La señal
Desde el 1 de marzo de 2026 Ghana exige la Rent Card: un registro oficial de cada arrendamiento que alimenta la base de datos del Departamento de Rent Control sobre el stock de vivienda en alquiler del país. En el mostrador la regla es seca — sin Rent Card no hay trámite: el propietario que llega sin prueba de haberla emitido no es atendido. Desde el 1 de abril de 2026 el Departamento dice estar aplicando a la letra el tope legal de anticipo y promete procesar a quien lo incumpla, y en junio anunció el despliegue nacional de una fuerza de tarea uniformada que opera junto a la policía, la autoridad tributaria y migración. El comisionado encargado, Frederick Opoku, prometió que la operación no será “estilo Rambo”. El tope no es nuevo: es la Sección 25(5) de la Rent Act de 1963 — seis meses de anticipo para arriendos de más de seis meses, dos meses para los más cortos.
El contexto
La distancia entre la norma y el mercado es la señal. El inquilino ghanés promedio sigue pagando alrededor de 1,93 años por adelantado, casi cuatro veces el tope legal, según investigación difundida por la prensa sectorial; en East Legon, Airport Residential y Cantonments se piden dos y tres años de forma rutinaria, y con frecuencia en dólares. Las sanciones por incumplir el tope llegan a 500 penalty units o dos años de cárcel. La infraestructura se construyó sin ruido: desde septiembre de 2024 el Ministerio de Obras y Vivienda, con SuperTech Limited, opera rentcontrol.mwh.gov.gh, el portal oficial para registrar inmuebles, firmar contratos digitales, radicar quejas y seguir disputas sin hacer fila en una oficina.

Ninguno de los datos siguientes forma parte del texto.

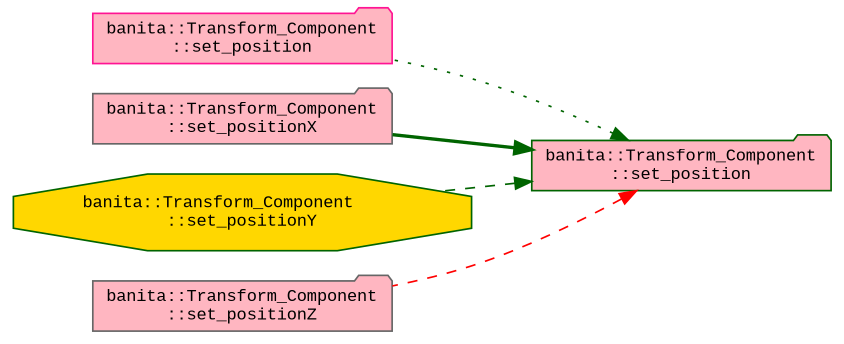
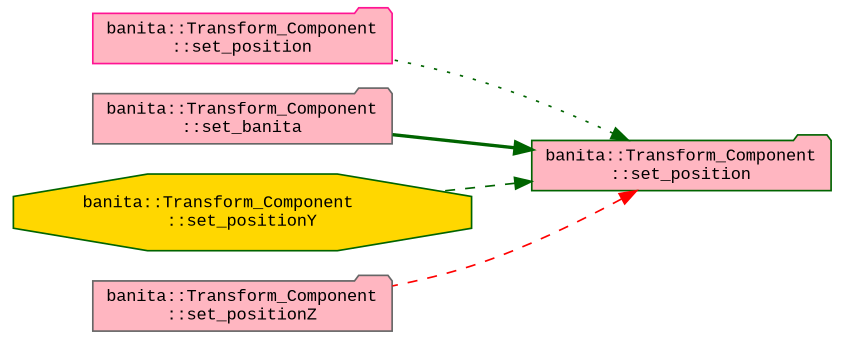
  digraph {
    rankdir=RL
    fontname="Liberation Mono"
    node [color=darkgreen fillcolor=lightpink fontname="Liberation Mono" fontsize=10 shape=folder style=filled]
    edge [color=darkgreen dir=back fontname="Liberation Mono" fontsize=10 labelfontname=Helvetica labelfontsize=10 style=dashed]
    n1 [fontcolor=black height=0.2 label="banita::Transform_Component\l::set_position" width=0.4]
    n2 [color=deeppink height=0.2 label="banita::Transform_Component\l::set_position" width=0.4]
-   n3 [color=gray40 height=0.2 label="banita::Transform_Component\l::set_positionX" width=0.4]
+   n3 [color=gray40 height=0.2 label="banita::Transform_Component\l::set_banita" width=0.4]
    n4 [fillcolor=gold height=0.2 label="banita::Transform_Component\l::set_positionY" shape=octagon width=0.4]
    n5 [color=gray40 height=0.2 label="banita::Transform_Component\l::set_positionZ" width=0.4]
    n1 -> n2 [style=dotted]
    n1 -> n3 [style=bold]
    n1 -> n4
    n1 -> n5 [color=red]
  }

Y el Rent Bill que crearía una Ghana Rent Authority y volvería norma el pago mensual sigue sin aprobarse: está en el Parlamento desde marzo de 2023, así que la ley que rige es la de 1963.
La lectura
Aquí no hay turistas en la ecuación, y justamente por eso vale la pena leerlo. A nadie en East Legon lo desplaza un nómada digital: lo desplaza la liquidez. El anticipo dolarizado es un filtro de clase — no excluye al inquilino que no puede pagar el arriendo mensual, excluye al que no puede poner dos años de renta sobre la mesa de una sola vez, y en una moneda que no es la de su salario. Eso explica la forma de la respuesta estatal. Ghana no está topando el precio: está construyendo un registro. La Rent Card y el portal no bajan el anticipo — lo vuelven visible. Es una apuesta epistémica: primero saber, después regular. Y el riesgo es el que la prensa local ya nombra: una ley de 1963 que nunca se aplicó vuelve a anunciarse, y lo que llega es otra capa de papeleo en lugar de un cambio en lo que paga el inquilino.
El patrón
Pon los casos uno al lado del otro y aparece la forma. Medellín y Atenas regulan el uso: quién puede alquilar por noches y quién firma el permiso. Accra regula el contrato: cuánto se puede exigir y quién lo registra. En los tres casos el activo queda intacto — nadie grava el suelo, ni le pone techo a su precio, ni cambia de manos su propiedad. Así que el resultado previsible no es una ciudad más barata sino un cambio de forma. Si el control muerde en Accra, el anticipo se disfraza: contratos de “servicios”, amoblados, dolarización más agresiva, acuerdos mudados a WhatsApp y a agentes donde no existe ninguna Rent Card. Si no muerde, igual queda un cambio — por primera vez el Estado sabrá cuánto se arrienda y a cómo, que es la condición previa de cualquier política posterior. Hay incluso una pregunta medible para 2027: ¿bajó el anticipo promedio de 1,93 años, o simplemente se salió de la vista?